Farina D, Crosetti A, Merletti R
Centro di Bioingegneria, Department of Electronics, Politecnico di Torino, Corso Duca degli Abruzzi 24, 10129 Torino, Italy.
IEEE Trans Biomed Eng. 2001 Jan;48(1):66-77. doi: 10.1109/10.900250.
As more and more intramuscular electromyogram (EMG) decomposition programs are being developed, there is a growing need for evaluating and comparing their performances. One way to achieve this goal is to generate synthetic EMG signals having known features. Features of interest are: the number of channels acquired (number of detection surfaces), the number of detected motor unit action potential (MUAP) trains, their time-varying firing rates, the degree of shape similarity among MUAPs belonging to the same motor unit (MU) or to different MUs, the degree of MUAP superposition, the MU activation intervals, the amount and type of additive noise.
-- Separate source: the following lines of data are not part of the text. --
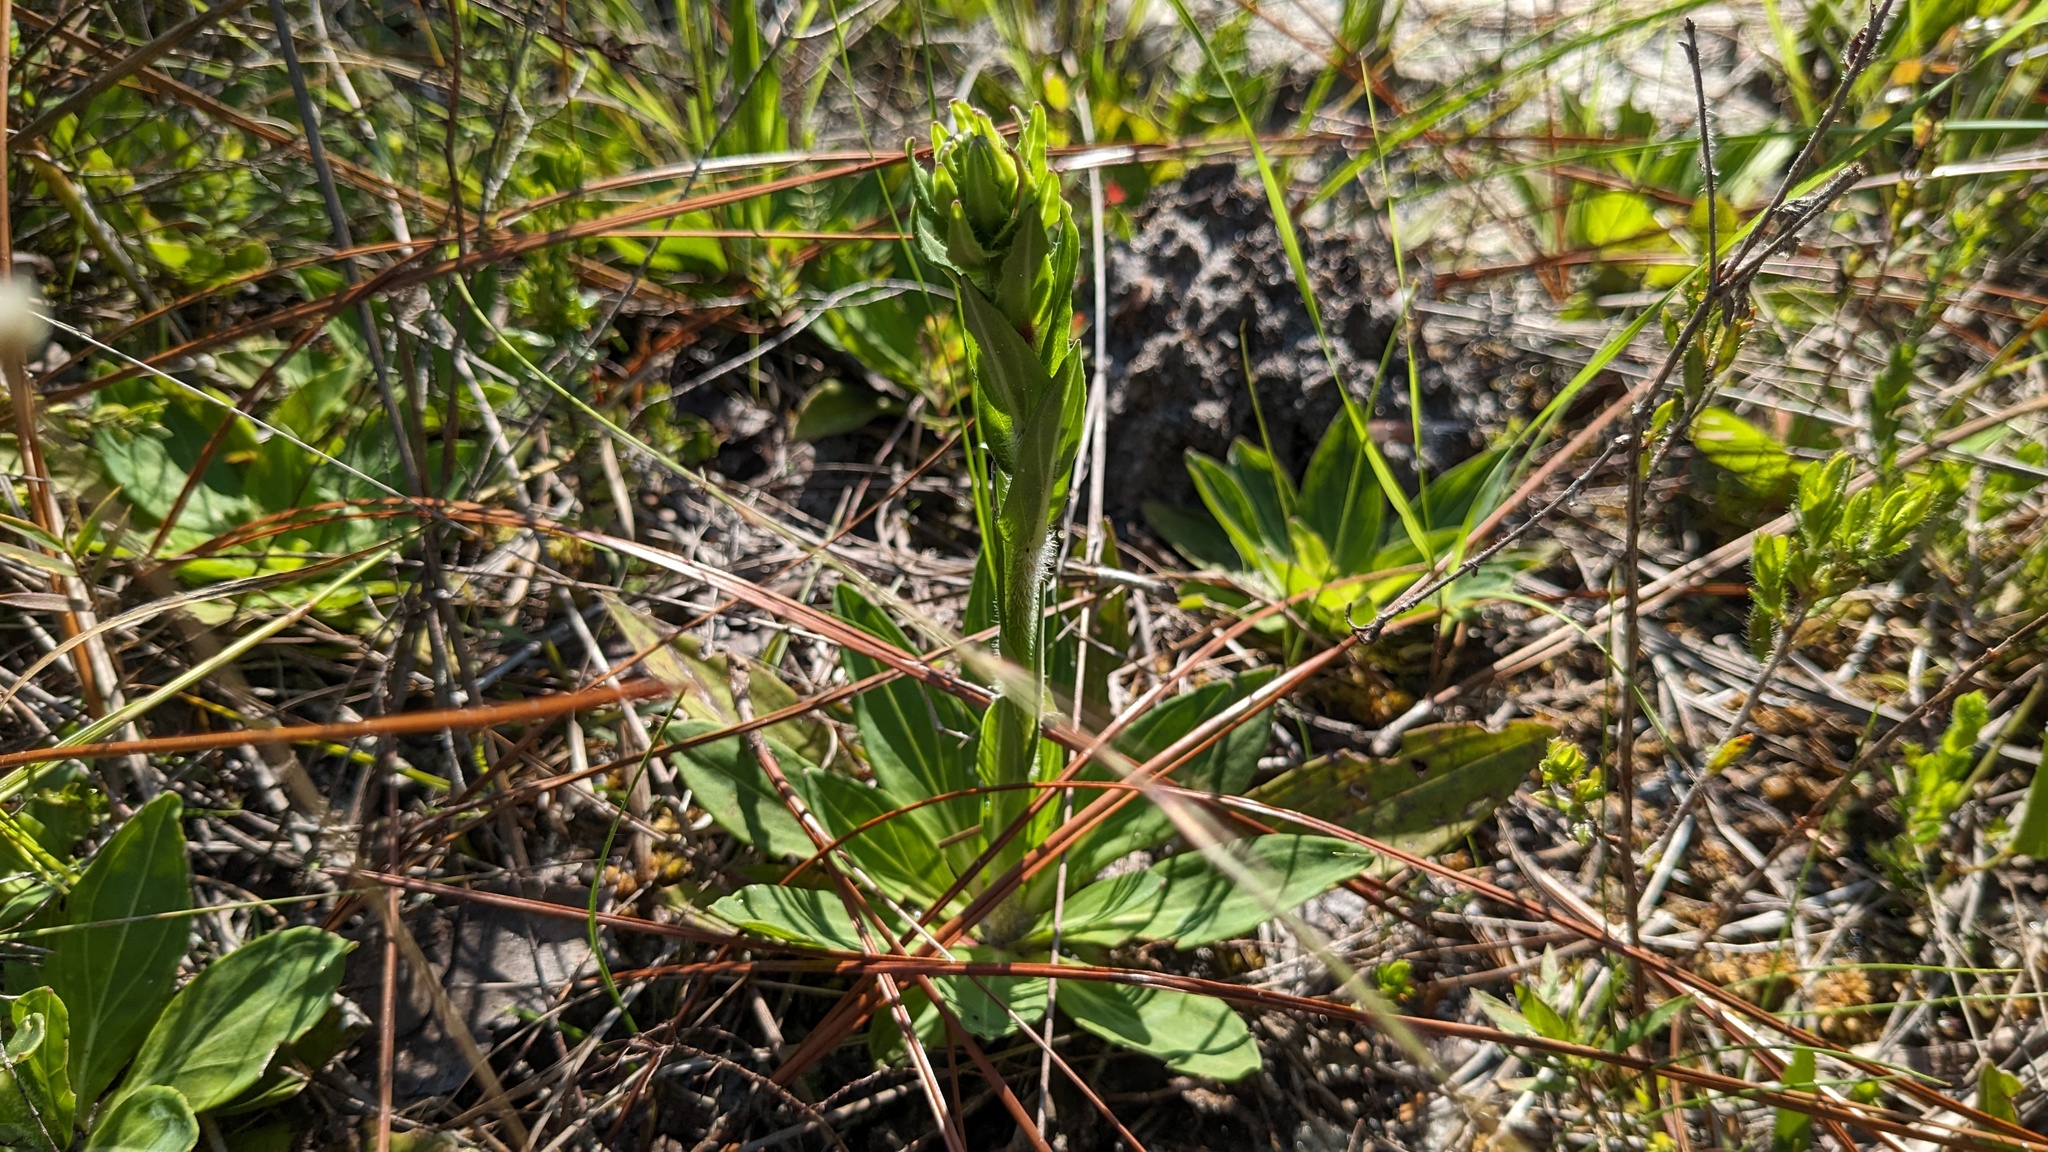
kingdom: Plantae
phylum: Tracheophyta
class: Magnoliopsida
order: Asterales
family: Asteraceae
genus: Carphephorus
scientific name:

A model is proposed to generate one or more channels of intramuscular EMG starting from a library of real MUAPs represented in a 16-dimensional space using their Associated Hermite expansion. The MUAP shapes, regularity of repetition rate, degree of superposition, activation intervals, etc. may be time variable and are described quantitatively by a number of parameters which define a stochastic process (the model) with known statistical features. The desired amount of noise may be added to the synthetic signal which may then be processed by the decomposition algorithm under test to evaluate its capability of recovering the signal features.
随着越来越多的肌内肌电图(EMG)分解程序被开发出来,对其性能进行评估和比较的需求日益增长。实现这一目标的一种方法是生成具有已知特征的合成EMG信号。感兴趣的特征包括:采集的通道数(检测表面的数量)、检测到的运动单位动作电位(MUAP)序列的数量、它们随时间变化的发放率、属于同一运动单位(MU)或不同运动单位的MUAP之间的形状相似程度、MUAP叠加程度、MU激活间隔、加性噪声的量和类型。提出了一种模型,该模型从使用其关联埃尔米特展开在16维空间中表示的真实MUAP库开始生成一个或多个肌内EMG通道。MUAP的形状、重复率的规律性、叠加程度、激活间隔等可能随时间变化,并由一些参数定量描述,这些参数定义了一个具有已知统计特征的随机过程(模型)。可以将所需量的噪声添加到合成信号中,然后可以由正在测试的分解算法对其进行处理,以评估其恢复信号特征的能力。